From 175091742073f22dc6f287ae39afb226c4a3b9de Mon Sep 17 00:00:00 2001
From: Oliver Simons <osimons@nvidia.com>
Date: Fri, 19 Dec 2025 11:42:10 +0100
Subject: [PATCH] Fix different RNG-states between backend-sampling and
 llama-sampling

By default, we perform a warm-up step where the ggml_cgraph is computed
once. For backend-sampling, this graph contains the sampler, and thus
the RNG state of the backend's dist sampler is advanced once.
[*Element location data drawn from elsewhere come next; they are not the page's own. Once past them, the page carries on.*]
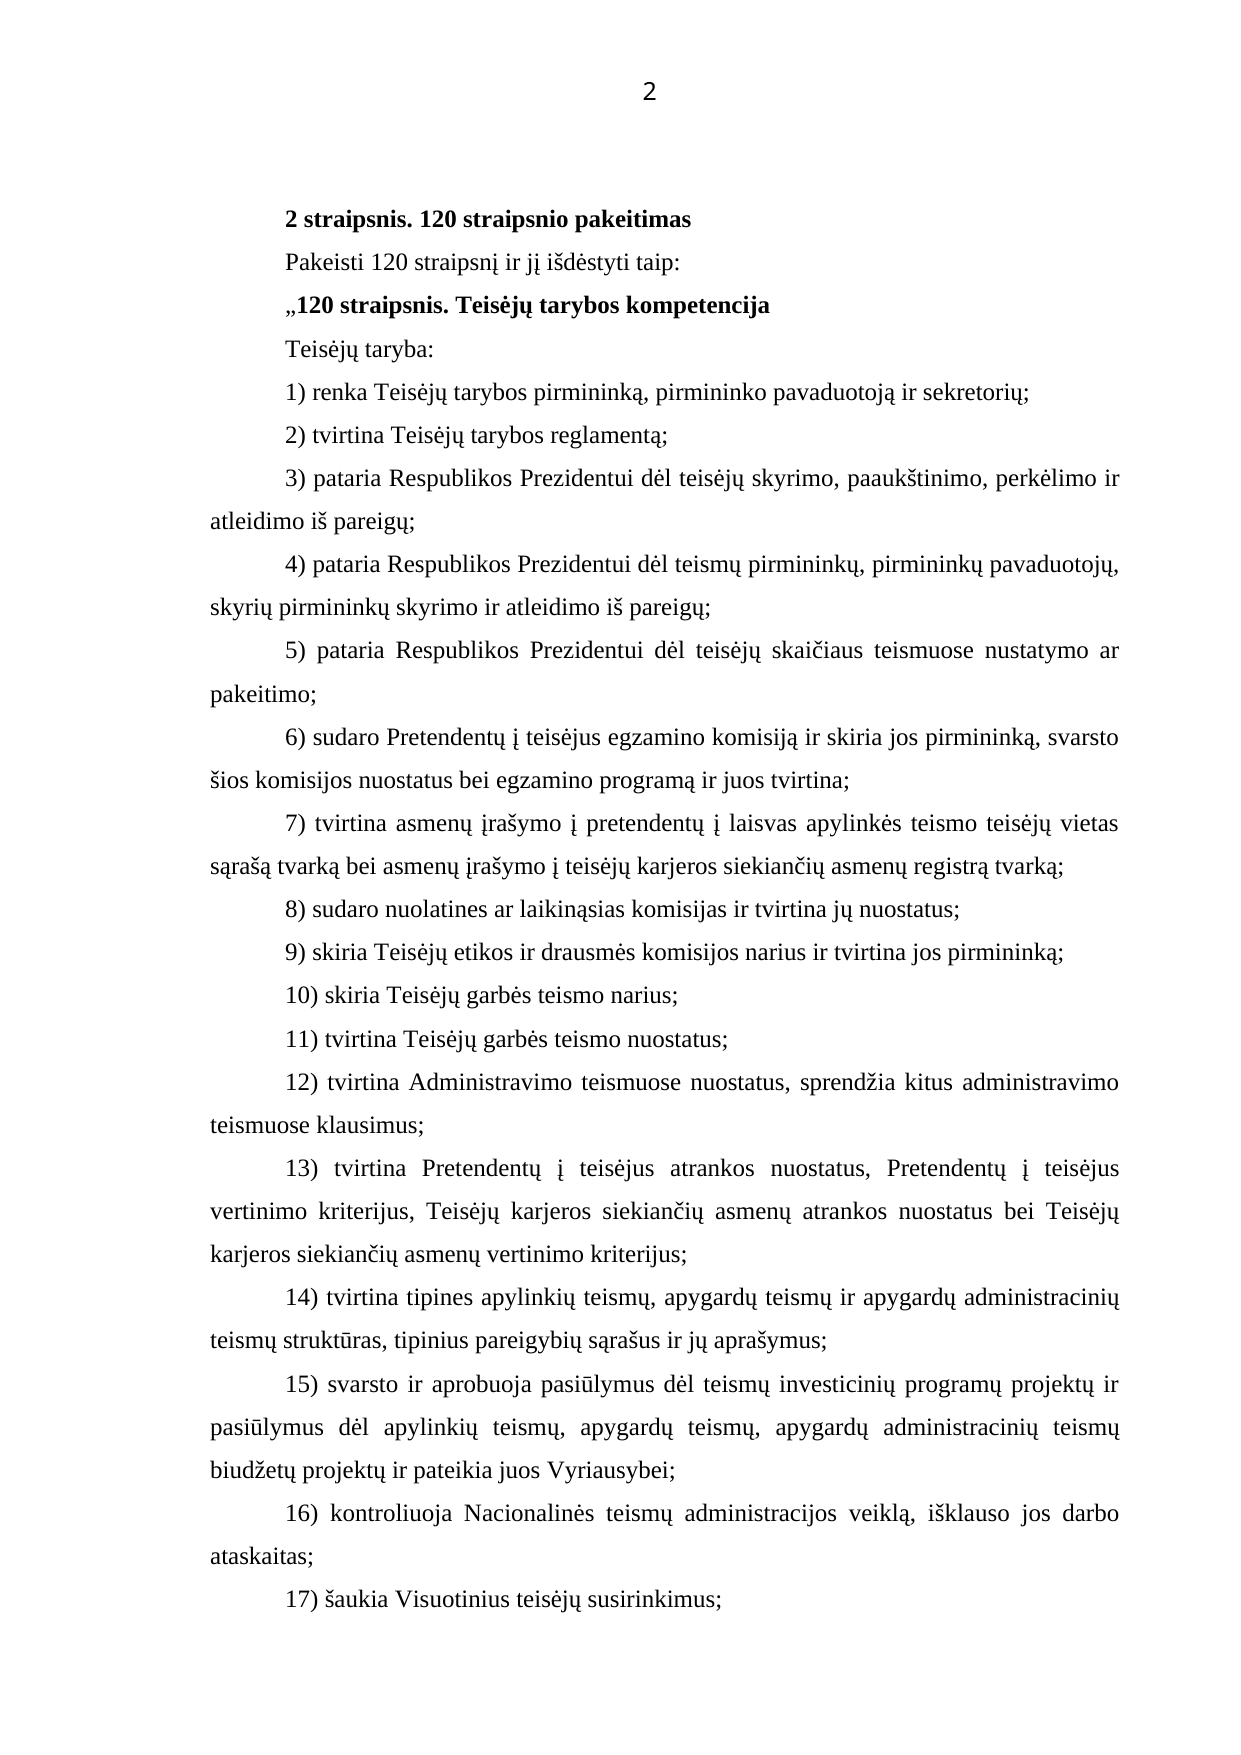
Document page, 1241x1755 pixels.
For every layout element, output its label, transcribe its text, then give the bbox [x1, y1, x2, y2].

text 14) tvirtina tipines apylinkių teismų, apygardų teismų ir apygardų administracinių teismų struktūras, tipinius pareigybių sąrašus ir jų aprašymus; [210, 1282, 1120, 1354]
text 10) skiria Teisėjų garbės teismo narius; [210, 981, 1120, 1009]
text 7) tvirtina asmenų įrašymo į pretendentų į laisvas apylinkės teismo teisėjų vietas sąrašą tvarką bei asmenų įrašymo į teisėjų karjeros siekiančių asmenų registrą tvarką; [210, 808, 1120, 880]
text Teisėjų taryba: [210, 334, 1120, 362]
text 4) pataria Respublikos Prezidentui dėl teismų pirmininkų, pirmininkų pavaduotojų, skyrių pirmininkų skyrimo ir atleidimo iš pareigų; [210, 549, 1120, 621]
text 9) skiria Teisėjų etikos ir drausmės komisijos narius ir tvirtina jos pirmininką; [210, 937, 1120, 966]
text 15) svarsto ir aprobuoja pasiūlymus dėl teismų investicinių programų projektų ir pasiūlymus dėl apylinkių teismų, apygardų teismų, apygardų administracinių teismų biudžetų projektų ir pateikia juos Vyriausybei; [210, 1369, 1120, 1484]
text 2 straipsnis. 120 straipsnio pakeitimas [210, 204, 1120, 233]
text „120 straipsnis. Teisėjų tarybos kompetencija [210, 291, 1120, 319]
text 17) šaukia Visuotinius teisėjų susirinkimus; [210, 1584, 1120, 1613]
text 6) sudaro Pretendentų į teisėjus egzamino komisiją ir skiria jos pirmininką, svarsto šios komisijos nuostatus bei egzamino programą ir juos tvirtina; [210, 722, 1120, 794]
text 5) pataria Respublikos Prezidentui dėl teisėjų skaičiaus teismuose nustatymo ar pakeitimo; [210, 636, 1120, 707]
text 11) tvirtina Teisėjų garbės teismo nuostatus; [210, 1024, 1120, 1052]
text 16) kontroliuoja Nacionalinės teismų administracijos veiklą, išklauso jos darbo ataskaitas; [210, 1498, 1120, 1570]
text Pakeisti 120 straipsnį ir jį išdėstyti taip: [210, 247, 1120, 276]
text 3) pataria Respublikos Prezidentui dėl teisėjų skyrimo, paaukštinimo, perkėlimo ir atleidimo iš pareigų; [210, 463, 1120, 535]
text 2) tvirtina Teisėjų tarybos reglamentą; [210, 420, 1120, 449]
text 12) tvirtina Administravimo teismuose nuostatus, sprendžia kitus administravimo teismuose klausimus; [210, 1067, 1120, 1139]
text 8) sudaro nuolatines ar laikinąsias komisijas ir tvirtina jų nuostatus; [210, 894, 1120, 923]
text 1) renka Teisėjų tarybos pirmininką, pirmininko pavaduotoją ir sekretorių; [210, 377, 1120, 406]
text 13) tvirtina Pretendentų į teisėjus atrankos nuostatus, Pretendentų į teisėjus vertinimo kriterijus, Teisėjų karjeros siekiančių asmenų atrankos nuostatus bei Teisėjų karjeros siekiančių asmenų vertinimo kriterijus; [210, 1153, 1120, 1268]
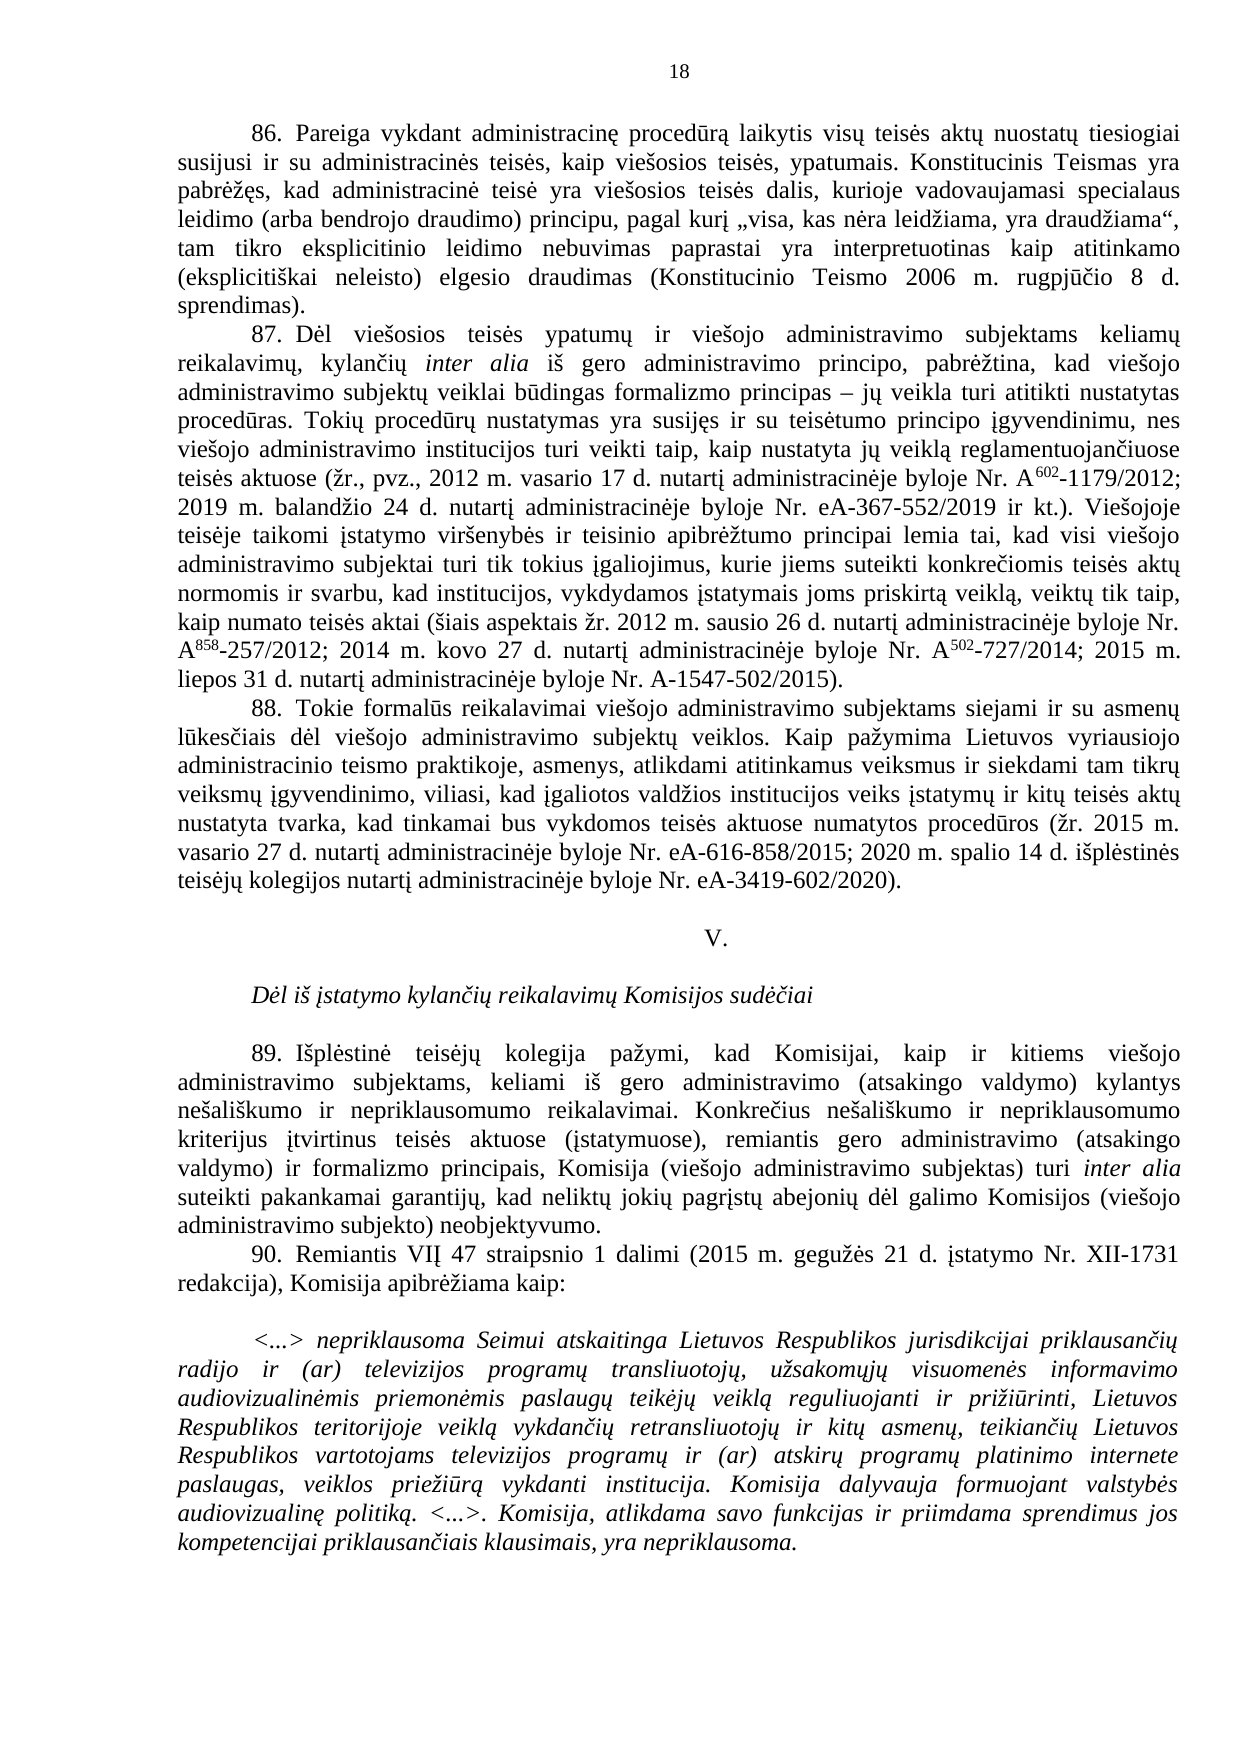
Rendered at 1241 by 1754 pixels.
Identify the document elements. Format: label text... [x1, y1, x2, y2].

text 90. Remiantis VIĮ 47 straipsnio 1 dalimi (2015 m. gegužės 21 d. įstatymo Nr. XII-1731 redakcija), Komisija apibrėžiama kaip: [177, 1239, 1181, 1297]
text 86. Pareiga vykdant administracinę procedūrą laikytis visų teisės aktų nuostatų tiesiogiai susijusi ir su administracinės teisės, kaip viešosios teisės, ypatumais. Konstitucinis Teismas yra pabrėžęs, kad administracinė teisė yra viešosios teisės dalis, kurioje vadovaujamasi specialaus leidimo (arba bendrojo draudimo) principu, pagal kurį „visa, kas nėra leidžiama, yra draudžiama“, tam tikro eksplicitinio leidimo nebuvimas paprastai yra interpretuotinas kaip atitinkamo (eksplicitiškai neleisto) elgesio draudimas (Konstitucinio Teismo 2006 m. rugpjūčio 8 d. sprendimas). [177, 118, 1181, 319]
text V. [251, 923, 1181, 952]
text <...> nepriklausoma Seimui atskaitinga Lietuvos Respublikos jurisdikcijai priklausančių radijo ir (ar) televizijos programų transliuotojų, užsakomųjų visuomenės informavimo audiovizualinėmis priemonėmis paslaugų teikėjų veiklą reguliuojanti ir prižiūrinti, Lietuvos Respublikos teritorijoje veiklą vykdančių retransliuotojų ir kitų asmenų, teikiančių Lietuvos Respublikos vartotojams televizijos programų ir (ar) atskirų programų platinimo internete paslaugas, veiklos priežiūrą vykdanti institucija. Komisija dalyvauja formuojant valstybės audiovizualinę politiką. <...>. Komisija, atlikdama savo funkcijas ir priimdama sprendimus jos kompetencijai priklausančiais klausimais, yra nepriklausoma. [177, 1326, 1181, 1556]
text 88. Tokie formalūs reikalavimai viešojo administravimo subjektams siejami ir su asmenų lūkesčiais dėl viešojo administravimo subjektų veiklos. Kaip pažymima Lietuvos vyriausiojo administracinio teismo praktikoje, asmenys, atlikdami atitinkamus veiksmus ir siekdami tam tikrų veiksmų įgyvendinimo, viliasi, kad įgaliotos valdžios institucijos veiks įstatymų ir kitų teisės aktų nustatyta tvarka, kad tinkamai bus vykdomos teisės aktuose numatytos procedūros (žr. 2015 m. vasario 27 d. nutartį administracinėje byloje Nr. eA-616-858/2015; 2020 m. spalio 14 d. išplėstinės teisėjų kolegijos nutartį administracinėje byloje Nr. eA-3419-602/2020). [177, 693, 1181, 894]
text 89. Išplėstinė teisėjų kolegija pažymi, kad Komisijai, kaip ir kitiems viešojo administravimo subjektams, keliami iš gero administravimo (atsakingo valdymo) kylantys nešališkumo ir nepriklausomumo reikalavimai. Konkrečius nešališkumo ir nepriklausomumo kriterijus įtvirtinus teisės aktuose (įstatymuose), remiantis gero administravimo (atsakingo valdymo) ir formalizmo principais, Komisija (viešojo administravimo subjektas) turi inter alia suteikti pakankamai garantijų, kad neliktų jokių pagrįstų abejonių dėl galimo Komisijos (viešojo administravimo subjekto) neobjektyvumo. [177, 1038, 1181, 1239]
text 87. Dėl viešosios teisės ypatumų ir viešojo administravimo subjektams keliamų reikalavimų, kylančių inter alia iš gero administravimo principo, pabrėžtina, kad viešojo administravimo subjektų veiklai būdingas formalizmo principas – jų veikla turi atitikti nustatytas procedūras. Tokių procedūrų nustatymas yra susijęs ir su teisėtumo principo įgyvendinimu, nes viešojo administravimo institucijos turi veikti taip, kaip nustatyta jų veiklą reglamentuojančiuose teisės aktuose (žr., pvz., 2012 m. vasario 17 d. nutartį administracinėje byloje Nr. A602-1179/2012; 2019 m. balandžio 24 d. nutartį administracinėje byloje Nr. eA-367-552/2019 ir kt.). Viešojoje teisėje taikomi įstatymo viršenybės ir teisinio apibrėžtumo principai lemia tai, kad visi viešojo administravimo subjektai turi tik tokius įgaliojimus, kurie jiems suteikti konkrečiomis teisės aktų normomis ir svarbu, kad institucijos, vykdydamos įstatymais joms priskirtą veiklą, veiktų tik taip, kaip numato teisės aktai (šiais aspektais žr. 2012 m. sausio 26 d. nutartį administracinėje byloje Nr. A858-257/2012; 2014 m. kovo 27 d. nutartį administracinėje byloje Nr. A502-727/2014; 2015 m. liepos 31 d. nutartį administracinėje byloje Nr. A-1547-502/2015). [177, 319, 1181, 693]
text Dėl iš įstatymo kylančių reikalavimų Komisijos sudėčiai [251, 981, 1181, 1009]
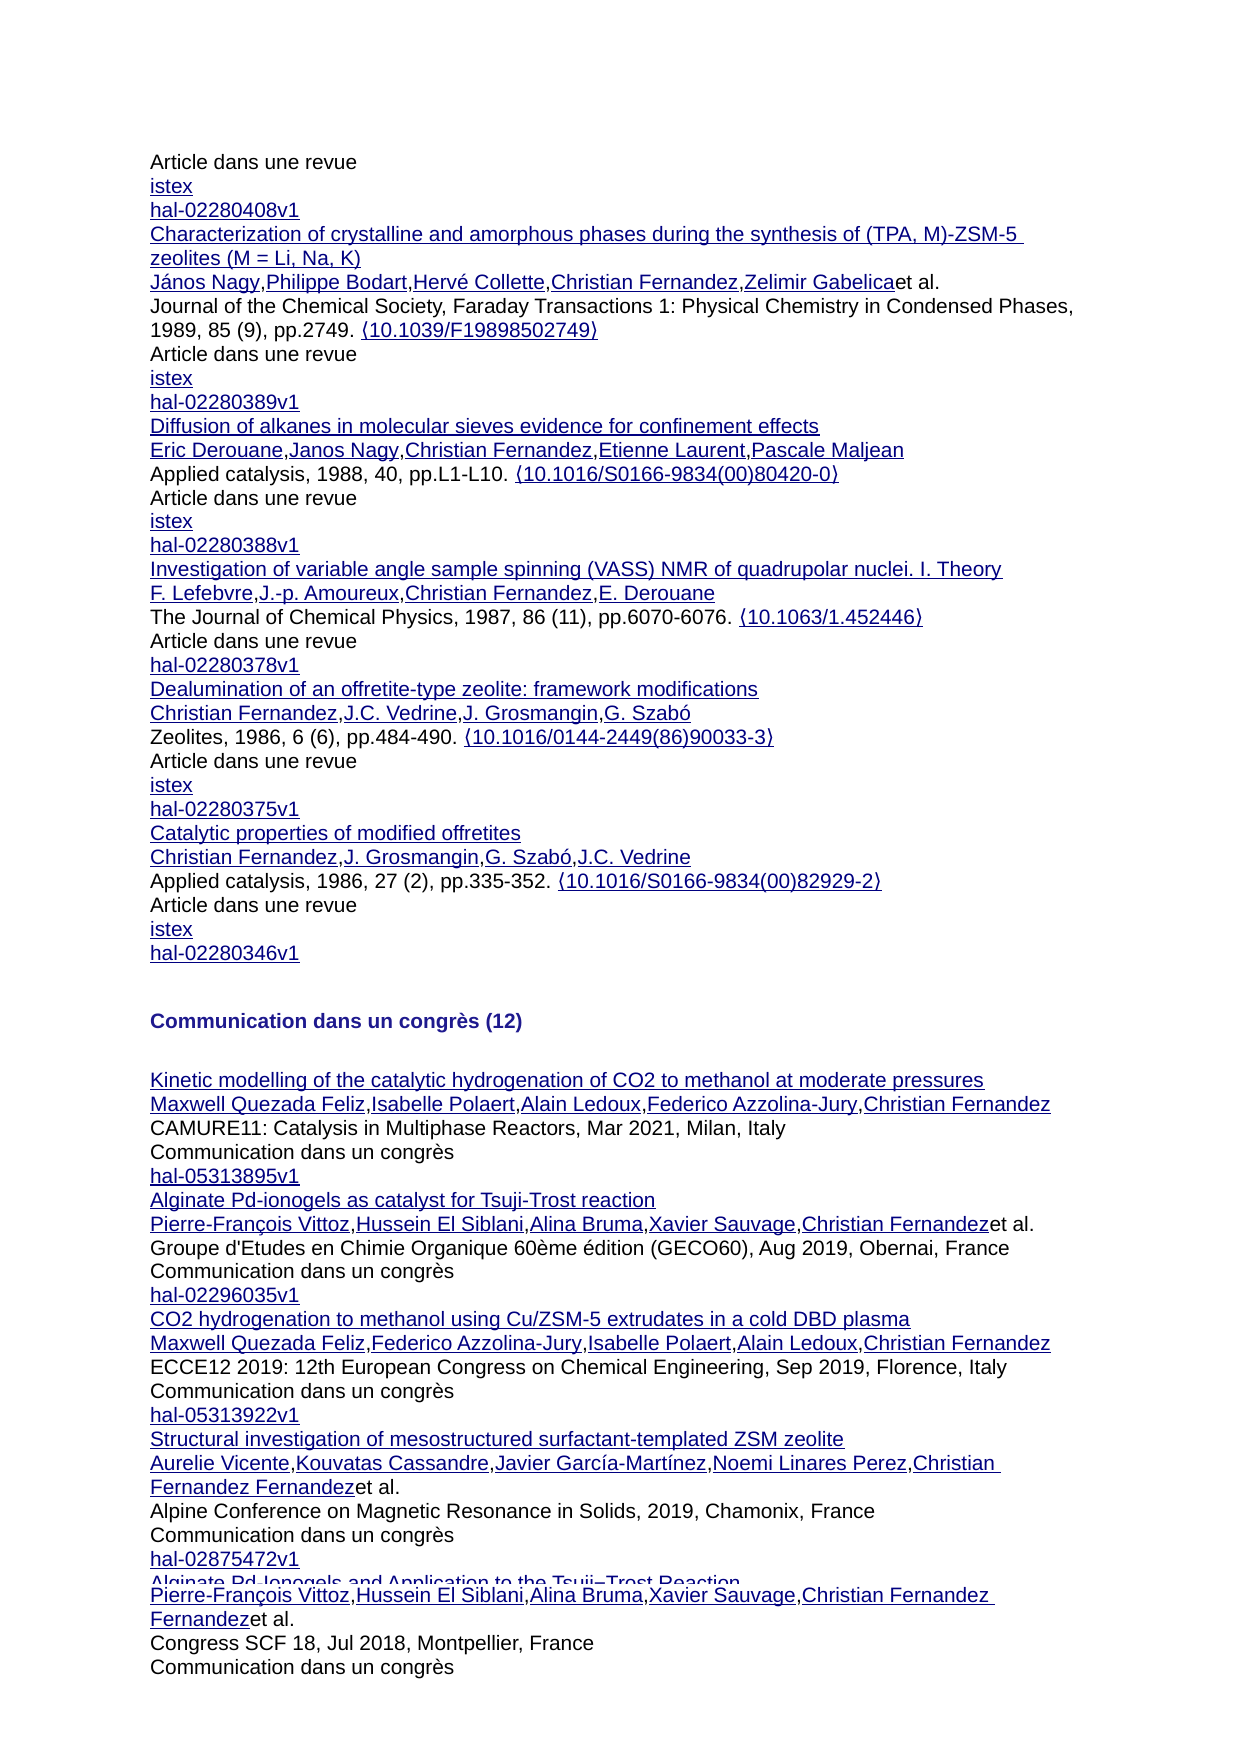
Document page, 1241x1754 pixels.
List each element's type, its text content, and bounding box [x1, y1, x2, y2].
Solution to this is to reset the samplers after the warmup has finished
---
 common/common.cpp | 8 ++++++++
 common/common.h   | 2 ++
 2 files changed, 10 insertions(+)

diff --git a/common/common.cpp b/common/common.cpp
index 7a89f16250..9792c0b6a6 100644
--- a/common/common.cpp
+++ b/common/common.cpp
@@ -1178,6 +1178,12 @@ common_sampler * common_init_result::sampler(llama_seq_id seq_id) {
     return pimpl->samplers[seq_id].get();
 }
 
+void common_init_result::reset_samplers() {
+    for (int i = 0; i < (int) pimpl->samplers.size(); ++i) {
+        llama_sampler_reset(common_sampler_get(pimpl->samplers[i].get()));
+    }
+}
+
 std::vector<llama_adapter_lora_ptr> & common_init_result::lora() {
     return pimpl->lora;
 }
@@ -1311,6 +1317,8 @@ common_init_result_ptr common_init_from_params(common_params & params) {
         llama_synchronize(lctx);
         llama_perf_context_reset(lctx);
         llama_set_warmup(lctx, false);
+        // reset samplers to reset RNG state after warmup to the seeded state
+        res->reset_samplers();
     }
 
     return res;
diff --git a/common/common.h b/common/common.h
index 431bc6f3dc..5eeee7d64a 100644
--- a/common/common.h
+++ b/common/common.h
@@ -690,7 +690,9 @@ struct common_init_result {
 
     llama_model * model();
     llama_context * context();
+
     common_sampler * sampler(llama_seq_id seq_id);
+    void             reset_samplers();
 
     std::vector<llama_adapter_lora_ptr> & lora();